The institutions of the Triratna Buddhist Community are the conditions in dependence upon which the Order flourishes, the flourishing Order is a condition dependence upon which the non-egoistic stream of spiritual energy which is the Bodhicitta can act in the world for the benefit of all beings. Therefore the Triratna Buddhist Community institutions are of direct importance to the work of Avalokitesvara, providing him with more and more implements for his compassionate activity. This is an importance that extends beyond any particular place or time, but our responsibility has to find expression wherever we are, in a very specific place and time.

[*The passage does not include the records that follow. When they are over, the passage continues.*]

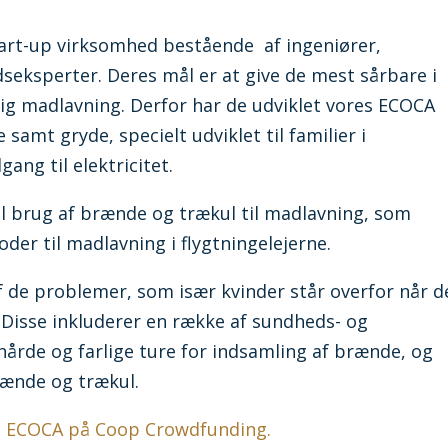
tart-up virksomhed bestående af ingeniører,
eksperter. Deres mål er at give de mest sårbare i
tig madlavning.
D
erfor har de udviklet vores ECOCA
samt gryde, specielt udviklet til familier i
ang til elektricitet.
il brug af brænde og trækul til madlavning, som
er til madlavning i flygtningelejerne.
af de problemer, som især kvinder står overfor når d
 Disse inkluderer en række af sundheds- og
hårde og farlige ture for indsamling af brænde, og
brænde og trækul.
s ECOCA på Coop Crowdfunding.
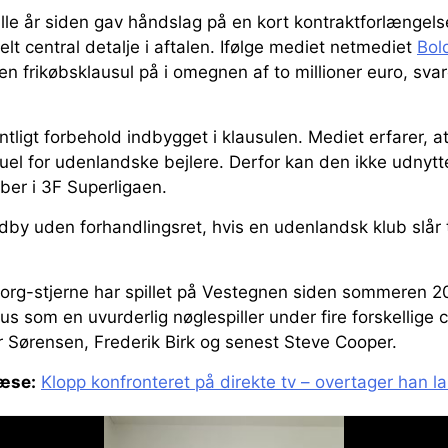
lille år siden gav håndslag på en kort kontraktforlængelse
elt central detalje i aftalen. Ifølge mediet netmediet
Bol
en frikøbsklausul på i omegnen af to millioner euro, svare
tligt forbehold indbygget i klausulen. Mediet erfarer, a
el for udenlandske bejlere. Derfor kan den ikke udnytt
ber i 3F Superligaen.
dby uden forhandlingsret, hvis en udenlandsk klub slår 
borg-stjerne har spillet på Vestegnen siden sommeren 20
us som en uvurderlig nøglespiller under fire forskellige 
r Sørensen, Frederik Birk og senest Steve Cooper.
æse:
Klopp konfronteret på direkte tv – overtager han l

As well as the responsibility to love ourselves, and the responsibility to ensure that the Order is healthy, I would say we also have a responsibility to support and contribute to the institutions of the Triratna Buddhist Community in whatever way we can. As Bhante says: “In the same way that one makes time for for one's meditation practice, one should make time for disinterested activity on behalf of others – that is, responsibilities. It is a good idea not to be too particular about exactly what jobs one takes on to do; a choosy attitude will obviously undermine the whole project of of breaking down the subject-object dichotomy. And to float around with no responsibilities at all, with no sense that what one does should be in some way for others' benefit, is for most people quite dangerous.” (Know your Mind, p.256)

This is responsibility as a path to Insight and compassion. This is responsibility that will help us to grow beyond narrowness and expand into the non-egoistic stream of spiritual energy that flows compassionately through the world, unlimited by time and space. Again to quote Bhante: “The deeper the internal realization, the broader and stronger should be the outflow of energy.” (Peace is a Fire, p. 39)

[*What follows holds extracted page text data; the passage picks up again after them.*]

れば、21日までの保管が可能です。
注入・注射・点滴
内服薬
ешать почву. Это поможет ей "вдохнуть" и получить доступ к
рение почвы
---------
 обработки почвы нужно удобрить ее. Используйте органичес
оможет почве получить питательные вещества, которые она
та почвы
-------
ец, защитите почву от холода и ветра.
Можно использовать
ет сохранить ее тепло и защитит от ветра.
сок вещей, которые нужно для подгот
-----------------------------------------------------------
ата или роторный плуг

Friendship has been a great blessing in my life and is one of the main ways that I have learnt to love myself. Friendship gives meaning to my life in a way that nothing else does. When I think about my death, I feel a great satisfaction about my life because I have good friends. And more and more my experience of friendship is that it is a very fluid and changing thing and strangely non-personal. Friendship has become more about the calling of Shraddha (faith) in me to the Shraddha in others. Where I find a responding aspiration I feel great friendship. Personality has less and less to do with it.

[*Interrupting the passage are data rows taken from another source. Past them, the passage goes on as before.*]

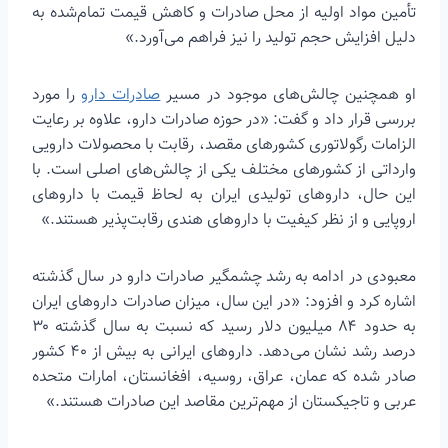
تأمین مواد اولیه از محل صادرات و کاهش قیمت تمام‌شده به
دلیل افزایش حجم تولید را نیز فراهم می‌آورد.»
او همچنین چالش‌های موجود در مسیر
صادرات دارو
را مورد
بررسی قرار داد و گفت: «در حوزه صادرات دارو، علاوه بر رعایت
الزامات رگولاتوری کشورهای مقصد، رقابت با محصولات دارویی
وارداتی از کشورهای مختلف یکی از چالش‌های اصلی است. با
این حال، داروهای تولیدی ایران به لحاظ قیمت با داروهای
اروپایی و از نظر کیفیت با داروهای هندی رقابت‌پذیر هستند.»
معبودی در ادامه به رشد چشمگیر صادرات دارو در سال گذشته
اشاره کرد و افزود: «در این سال، میزان صادرات داروهای ایران
به حدود ۸۴ میلیون دلار رسید که نسبت به سال گذشته ۳۰
درصد رشد نشان می‌دهد. داروهای ایرانی به بیش از ۴۰ کشور
صادر شده که عمان، عراق، روسیه، افغانستان، امارات متحده
عربی و تاجیکستان از مهم‌ترین مقاصد این صادرات هستند.»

I have always seen responsibility as a way of going beyond limitations. my self-view has always been challenged by taking on greater responsibility. But I think the most difficult responsibility to take on has been the responsibility for my own mental states. To see clearly that I am causing my own suffering, when all the force of evidence and habit wants to point the finger of blame at someone else, that is always the biggest challenge. In 1989 I experienced a breakthrough in this regard, when I finally saw through a habit of self-pity and loneliness. At the time it felt like nothing happened, just a simple thought had passed through my mind. But in retrospect I can see that that simple thought, the thought that my self-pity and loneliness was of my own making, was a significant breakthrough in my spiritual life. That was when I shifted to an attitude of metta towards myself and that has enabled me to take on many challenges since. That simple thought must have reached the parts that other similar thoughts had not reached. I firmly believe in the Bodhisattva Ideal and the path of compassionate activity, but I believe our activity needs to be constantly permeated by reflection. As Bhante says, we should reflect on everything that happens to us. I'm not sure that is literally possible but I think the spirit of it is clear. We need to act in the world and reflect simultaneously and in that way we can turn our lives into a path to Insight and compassion or rather we can become compassionate and wise.